Amikam D, Niv D, Lachter J, Eidelman S, Ben-Ishai Z
Molecular Genetics Laboratory, Rambam Medical Center and Rappaport Faculty of Medicine, Technion-Israel Institute of Technology, Haifa, Israel.
Isr J Med Sci. 1997 Jan;33(1):8-13.
Familial adenomatous polyposis (FAP), an autosomal dominant inherited disease, confers a high risk of colon cancer. For presymptomatic diagnosis of FAP, we performed linkage studies in three unrelated Israeli families with FAP, using seven polymorphic systems around or at the APC locus on chromosome 5q. These systems are constituted of three DNA probes, recognizing four restriction fragment length polymorphism: C11p11, YN5.48 and pi227; three cytosine-adenine repeat markers: D5S318, D5S346 and MBC; and one intragenic polymorphism: APC-SspI. A meiotic recombination event was detected, apparently between the FAP gene and probe pi227. Based on the different analysis systems, we determined the haplotype at the APC locus in 11 at-risk individuals of the three families, six of whom were found to carry the disease-linked allele. Additionally, we identified a new FAP patient, in whom sigmoidoscopy showed the presence of adenomatous polyps throughout the colon.

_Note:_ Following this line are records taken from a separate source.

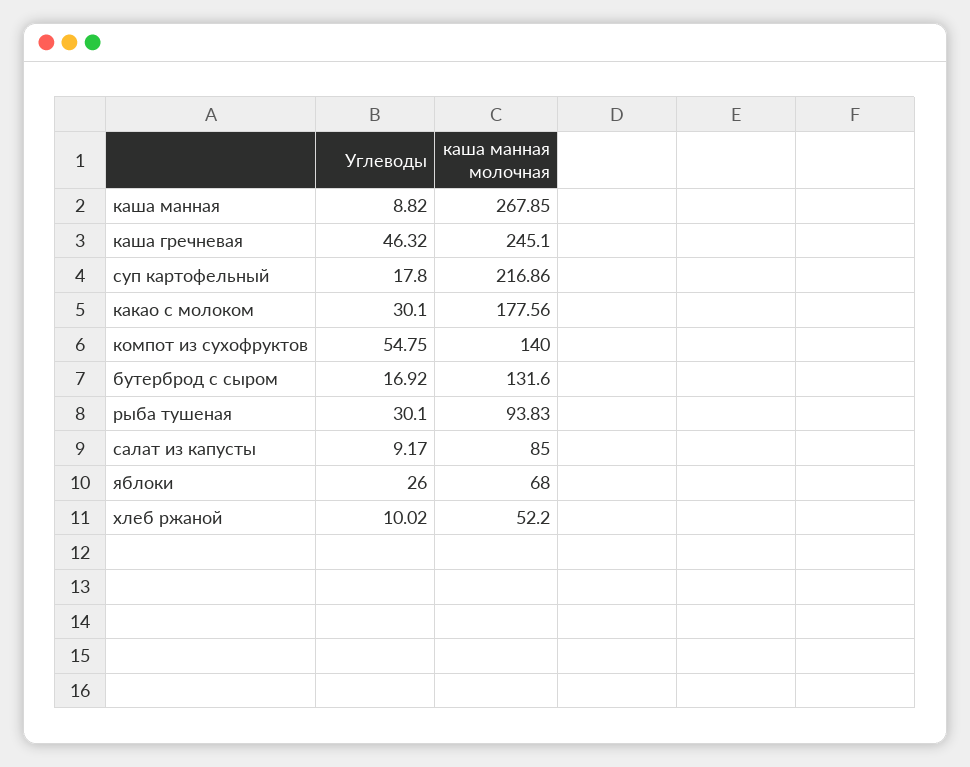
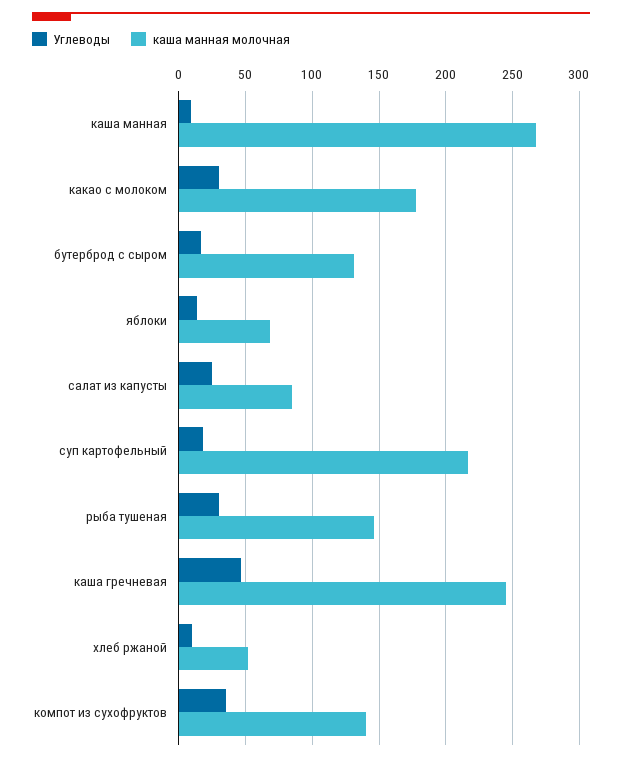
Углеводы, компот из сухофруктов: 54.75 -> 35
каша манная молочная, рыба тушеная: 93.83 -> 145
Углеводы, салат из капусты: 9.17 -> 25
Углеводы, яблоки: 26 -> 15

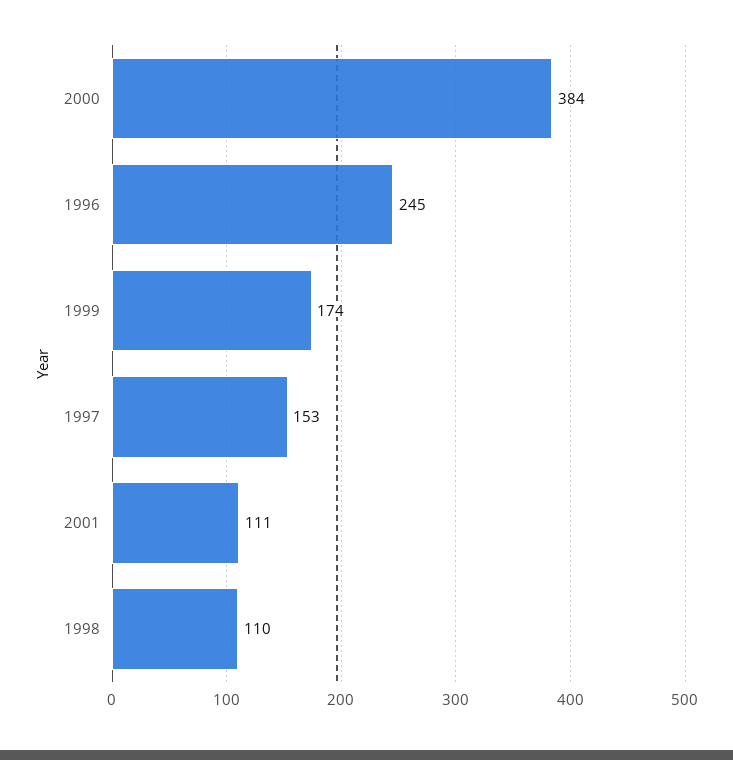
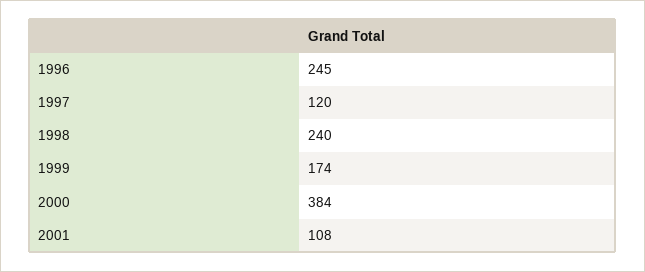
1997: 153 -> 120
2001: 111 -> 108
1998: 110 -> 240

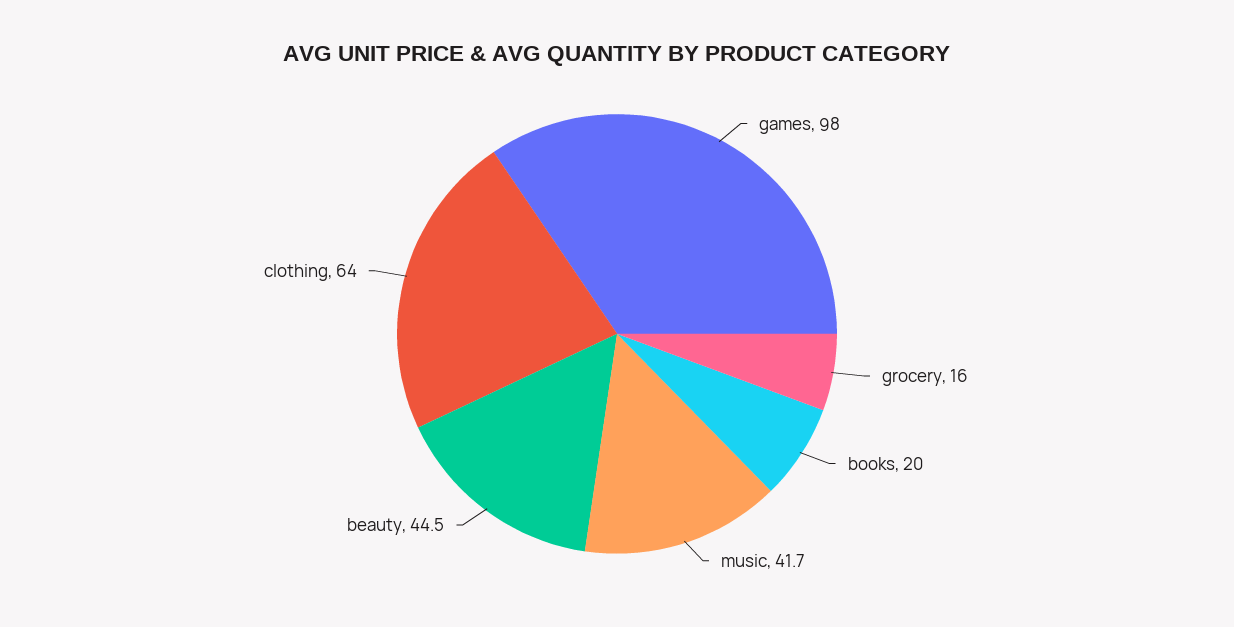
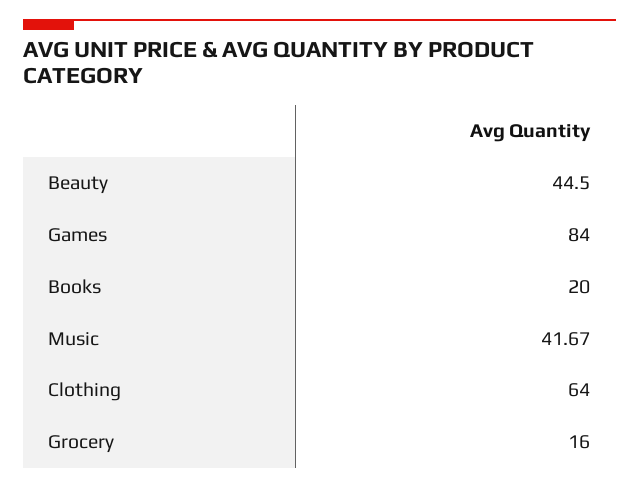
games: 98 -> 84

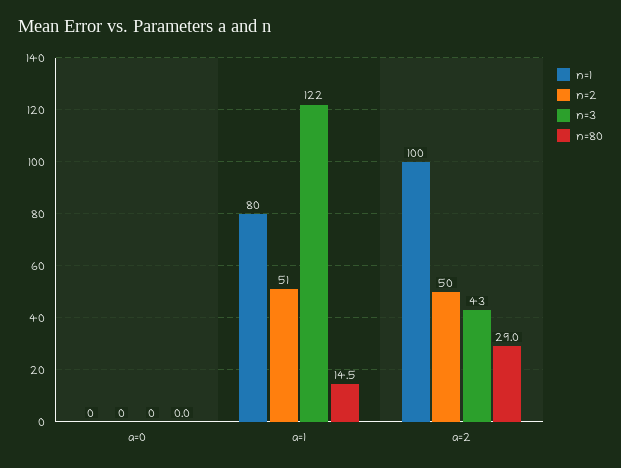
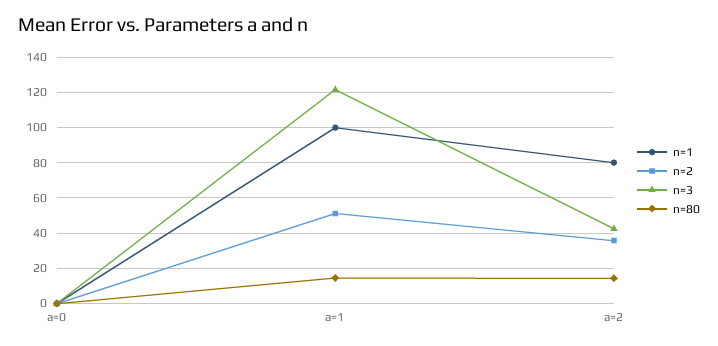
n=1, a=1: 80 -> 100
n=1, a=2: 100 -> 80
n=2, a=2: 50 -> 35
n=80, a=2: 29 -> 15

家族性腺瘤性息肉病(FAP)是一种常染色体显性遗传病,会导致患结肠癌的高风险。为了对FAP进行症状前诊断,我们在三个无血缘关系的以色列FAP家族中进行了连锁研究,使用了位于5号染色体长臂上APC基因座周围或该基因座处的七个多态系统。这些系统由三个DNA探针组成,可识别四种限制性片段长度多态性:C11p11、YN5.48和pi227;三个胞嘧啶 - 腺嘌呤重复标记:D5S318、D5S346和MBC;以及一个基因内多态性:APC-SspI。检测到一个减数分裂重组事件,显然发生在FAP基因与探针pi227之间。基于不同的分析系统,我们确定了这三个家族中11名有患病风险个体的APC基因座单倍型,其中六人被发现携带与疾病相关的等位基因。此外,我们还鉴定出一名新的FAP患者,其乙状结肠镜检查显示整个结肠均存在腺瘤性息肉。